Friday, May 21, 2010
No. 4: On the cluster phenomenon
Samsung Electronics of Korea has been growing remarkably by focusing its management resources on the LCD TV that incorporates light-emitting diodes for backlight. Because the LCD TV is positioned as a high-end product, it is rarely subject to discount besides being rather profitable. In the North American market, the LCD TV allows Samsung Electronics to have a higher average sales price than Sony in the North American market in the flat-screen TV business. When we Japanese see advertising on the TV, we presume that Japanese makers are dominant in the world market. However, the fact is that Samsung is the market leader with 24% share. It is followed by Sony with 15%, LG Electronics of Korea with 12%, and Sharp with 8%. The leading four makers account for nearly 60% in the world market.

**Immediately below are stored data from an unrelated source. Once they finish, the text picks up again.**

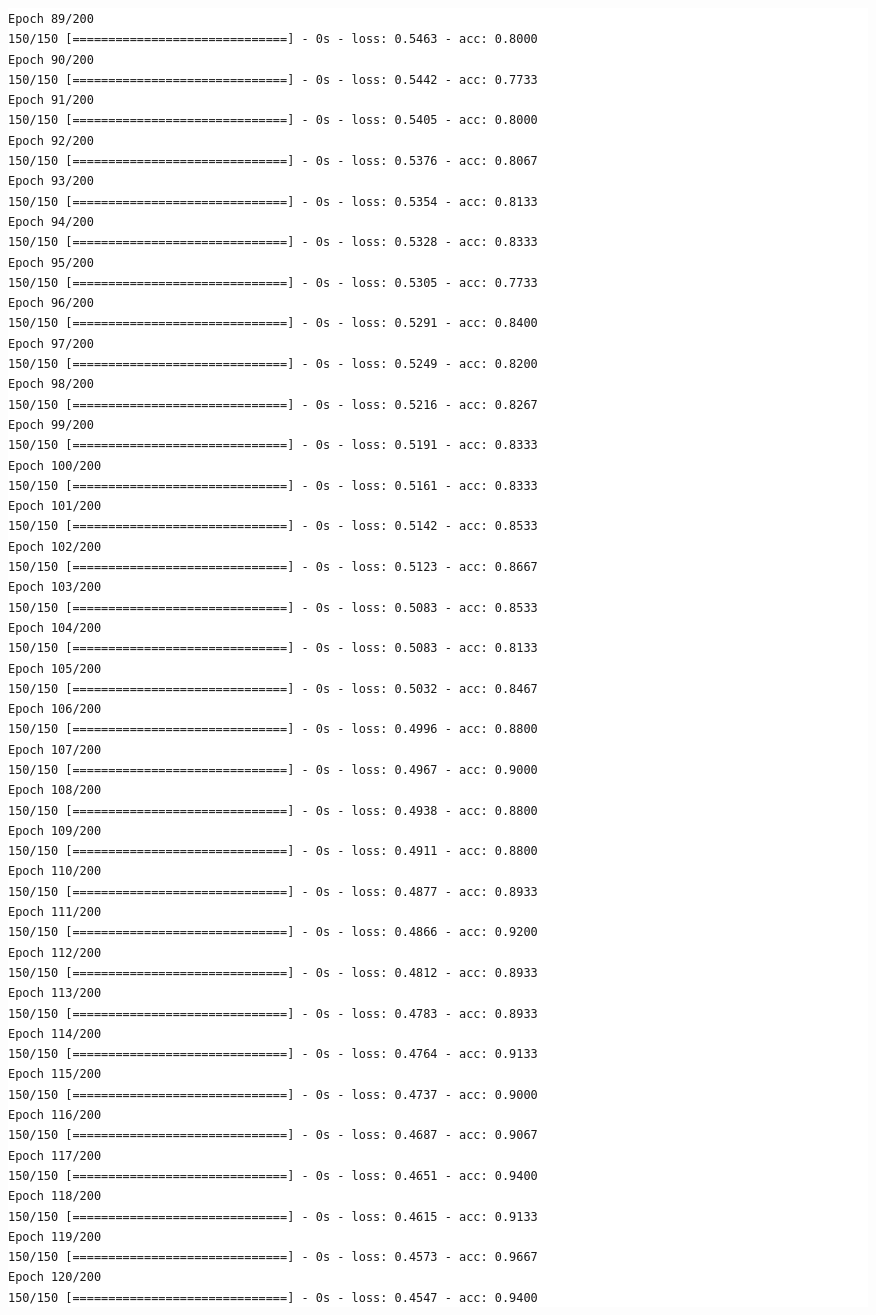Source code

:     Epoch 89/200
    150/150 [==============================] - 0s - loss: 0.5463 - acc: 0.8000     
    Epoch 90/200
    150/150 [==============================] - 0s - loss: 0.5442 - acc: 0.7733     
    Epoch 91/200
    150/150 [==============================] - 0s - loss: 0.5405 - acc: 0.8000     
    Epoch 92/200
    150/150 [==============================] - 0s - loss: 0.5376 - acc: 0.8067     
    Epoch 93/200
    150/150 [==============================] - 0s - loss: 0.5354 - acc: 0.8133     
    Epoch 94/200
    150/150 [==============================] - 0s - loss: 0.5328 - acc: 0.8333     
    Epoch 95/200
    150/150 [==============================] - 0s - loss: 0.5305 - acc: 0.7733     
    Epoch 96/200
    150/150 [==============================] - 0s - loss: 0.5291 - acc: 0.8400     
    Epoch 97/200
    150/150 [==============================] - 0s - loss: 0.5249 - acc: 0.8200     
    Epoch 98/200
    150/150 [==============================] - 0s - loss: 0.5216 - acc: 0.8267     
    Epoch 99/200
    150/150 [==============================] - 0s - loss: 0.5191 - acc: 0.8333     
    Epoch 100/200
    150/150 [==============================] - 0s - loss: 0.5161 - acc: 0.8333     
    Epoch 101/200
    150/150 [==============================] - 0s - loss: 0.5142 - acc: 0.8533     
    Epoch 102/200
    150/150 [==============================] - 0s - loss: 0.5123 - acc: 0.8667     
    Epoch 103/200
    150/150 [==============================] - 0s - loss: 0.5083 - acc: 0.8533     
    Epoch 104/200
    150/150 [==============================] - 0s - loss: 0.5083 - acc: 0.8133     
    Epoch 105/200
    150/150 [==============================] - 0s - loss: 0.5032 - acc: 0.8467     
    Epoch 106/200
    150/150 [==============================] - 0s - loss: 0.4996 - acc: 0.8800     
    Epoch 107/200
    150/150 [==============================] - 0s - loss: 0.4967 - acc: 0.9000     
    Epoch 108/200
    150/150 [==============================] - 0s - loss: 0.4938 - acc: 0.8800     
    Epoch 109/200
    150/150 [==============================] - 0s - loss: 0.4911 - acc: 0.8800     
    Epoch 110/200
    150/150 [==============================] - 0s - loss: 0.4877 - acc: 0.8933     
    Epoch 111/200
    150/150 [==============================] - 0s - loss: 0.4866 - acc: 0.9200     
    Epoch 112/200
    150/150 [==============================] - 0s - loss: 0.4812 - acc: 0.8933     
    Epoch 113/200
    150/150 [==============================] - 0s - loss: 0.4783 - acc: 0.8933     
    Epoch 114/200
    150/150 [==============================] - 0s - loss: 0.4764 - acc: 0.9133     
    Epoch 115/200
    150/150 [==============================] - 0s - loss: 0.4737 - acc: 0.9000     
    Epoch 116/200
    150/150 [==============================] - 0s - loss: 0.4687 - acc: 0.9067     
    Epoch 117/200
    150/150 [==============================] - 0s - loss: 0.4651 - acc: 0.9400     
    Epoch 118/200
    150/150 [==============================] - 0s - loss: 0.4615 - acc: 0.9133     
    Epoch 119/200
    150/150 [==============================] - 0s - loss: 0.4573 - acc: 0.9667     
    Epoch 120/200
    150/150 [==============================] - 0s - loss: 0.4547 - acc: 0.9400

Panasonic is behind Samsung in the world market, and its two strategies aiming at the world market, “Focus on the world as one market” and “Provide all electronics to every household,” are not working well. In fact, Panasonic’s ratio of foreign sales is 46%, while Sony and Samsung secure more than 80% of sales from the foreign market. At the present time, it is clear that Samsung strategy to sell selected items in the world market is working better. As element technology grows more sophisticated and its base grows wider, it grown more conspicuous that a specific area specializes in a certain technology, and companies involved in the industry cluster. For example, the software industry clusters in the U.S., and the flat screen TV clusters in Japan and Korea. As competition of technology development intensifies, focusing on specific technological field grows more important and the cluster phenomenon will grow more conspicuous.